Huang, Lurie, and Mitra (2009)

  • The Internet blurs the lines between search and experience goods by lowering the costs of acquiring and sharing information and providing new methods to learn about products before purchasing them. Similarly, disparities in the types of information sought for search and experience products can lead to differences in the way customers gather information and make decisions online. In traditional retail locations, there are significant variations in customers’ perceived capacity to evaluate product quality before purchase between search and experience items, but these distinctions are obscured in online environments

  • Consumers spend equal amounts of time online obtaining information for both search and experiential products, but their browsing and purchasing behavior for these two types of goods differs significantly.

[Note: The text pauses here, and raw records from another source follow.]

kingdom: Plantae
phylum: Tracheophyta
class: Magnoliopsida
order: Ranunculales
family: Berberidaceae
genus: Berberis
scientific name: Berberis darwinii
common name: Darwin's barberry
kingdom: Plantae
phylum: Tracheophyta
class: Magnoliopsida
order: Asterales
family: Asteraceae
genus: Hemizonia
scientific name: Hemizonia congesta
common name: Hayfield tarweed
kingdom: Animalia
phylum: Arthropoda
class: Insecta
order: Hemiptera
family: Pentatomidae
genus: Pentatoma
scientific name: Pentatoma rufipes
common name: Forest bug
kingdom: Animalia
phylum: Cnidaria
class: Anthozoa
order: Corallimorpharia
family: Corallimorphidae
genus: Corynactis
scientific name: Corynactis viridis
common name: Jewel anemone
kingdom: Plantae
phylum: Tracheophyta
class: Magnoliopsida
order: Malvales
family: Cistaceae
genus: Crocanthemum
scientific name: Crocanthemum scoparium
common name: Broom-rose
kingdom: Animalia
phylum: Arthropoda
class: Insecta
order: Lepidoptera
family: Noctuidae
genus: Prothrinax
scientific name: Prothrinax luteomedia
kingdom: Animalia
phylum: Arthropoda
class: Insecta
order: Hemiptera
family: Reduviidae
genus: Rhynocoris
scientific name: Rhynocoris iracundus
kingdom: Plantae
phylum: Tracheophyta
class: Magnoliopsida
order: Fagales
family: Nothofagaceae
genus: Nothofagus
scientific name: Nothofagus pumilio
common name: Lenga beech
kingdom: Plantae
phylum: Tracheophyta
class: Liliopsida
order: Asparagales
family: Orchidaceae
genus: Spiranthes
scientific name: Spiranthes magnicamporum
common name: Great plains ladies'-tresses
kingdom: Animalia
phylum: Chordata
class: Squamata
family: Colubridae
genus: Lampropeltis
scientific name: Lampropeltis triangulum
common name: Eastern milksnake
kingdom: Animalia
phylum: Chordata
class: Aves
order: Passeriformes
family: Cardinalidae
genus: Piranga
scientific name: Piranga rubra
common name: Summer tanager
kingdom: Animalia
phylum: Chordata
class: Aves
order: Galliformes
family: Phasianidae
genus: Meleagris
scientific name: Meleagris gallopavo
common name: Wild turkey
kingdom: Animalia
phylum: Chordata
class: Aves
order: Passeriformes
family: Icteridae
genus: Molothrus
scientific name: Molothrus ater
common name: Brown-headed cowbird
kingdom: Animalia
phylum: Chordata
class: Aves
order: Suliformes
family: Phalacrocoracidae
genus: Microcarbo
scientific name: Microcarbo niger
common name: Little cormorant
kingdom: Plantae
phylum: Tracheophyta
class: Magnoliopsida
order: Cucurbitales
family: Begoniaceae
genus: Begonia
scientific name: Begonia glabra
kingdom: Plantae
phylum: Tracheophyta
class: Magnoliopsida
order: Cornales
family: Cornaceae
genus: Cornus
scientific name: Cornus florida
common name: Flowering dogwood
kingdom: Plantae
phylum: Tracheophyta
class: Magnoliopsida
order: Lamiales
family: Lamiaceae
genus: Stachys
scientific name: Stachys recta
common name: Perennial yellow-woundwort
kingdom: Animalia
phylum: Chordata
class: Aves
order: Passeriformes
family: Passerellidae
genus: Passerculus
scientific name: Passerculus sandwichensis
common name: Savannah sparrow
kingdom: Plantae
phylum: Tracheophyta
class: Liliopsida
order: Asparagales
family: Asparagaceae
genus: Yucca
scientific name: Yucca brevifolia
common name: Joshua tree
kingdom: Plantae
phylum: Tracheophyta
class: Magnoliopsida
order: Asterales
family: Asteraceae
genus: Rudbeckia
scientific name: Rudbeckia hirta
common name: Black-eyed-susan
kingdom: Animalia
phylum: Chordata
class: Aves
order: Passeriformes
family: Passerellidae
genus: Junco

  • Experience goods need more depth (time per page) and less breadth (total number of pages) of searching than search goods. Furthermore, for experience products, free riding (buying from a shop other than the primary source of product information) is less common than for search goods. Finally, the existence of other consumers’ product reviews and multimedia that allow consumers to interact with products prior to purchase has a higher impact on consumer decision-making.

  • The inclusion of other customers’ product reviews and multimedia that allows consumers to interact with products prior to purchase has a bigger impact on consumer search and purchase behavior for experiences than for search goods.

Gilovich, Kumar, and Jampol (2015)

  • Experiential purchases provide more satisfaction and happiness than material purchases:

    • Purchases of experiences improve social relations more quickly and effectively than purchases of tangible stuff.

    • Experiential purchases are important in shaping a person’s identity.

    • Experiential purchases are judged on their own merits and do not elicit as many social comparisons as material purchases.

Chan and Mogilner (2016)

  • Regardless of whether the gift giver and recipient consume the item together, experiential gifts increase relationship strength more than financial gifts.

  • The boost in relationships that receivers get from experience gifts is due to the depth of emotion created when they consume the presents, rather than when they get them.

  • As a result, giving experiential gifts has been highlighted as a particularly successful kind of prosocial spending.

Tully and Sharma (2017)

  • Even though experiential purchases have a shorter physical lifespan, consumers are more likely to borrow for them than for material expenditures.

  • When a transaction is framed as more experience than material, people are more inclined to borrow.

    • This effect emerges because customers’ sensitivity to missing out on scheduled consumption makes purchase time more essential for experience purchases.

Dai, Chan, and Mogilner (2019)

  • Based on Amazon reviews and experiments, Consumer reviews are less likely to be trusted for experiential purchases than they are for material ones.

  • This impact stems from the idea that ratings of experiences are less representative of the purchase’s objective quality than reviews of actual objects. These findings reveal not only how word of mouth influences different types of purchases, but also the psychological mechanisms that underpin customers’ reliance on consumer reviews. Furthermore, these findings imply that people are less responsive to being instructed what to do than what to have, as one of the first examinations into how people choose among numerous experience and material buying possibilities.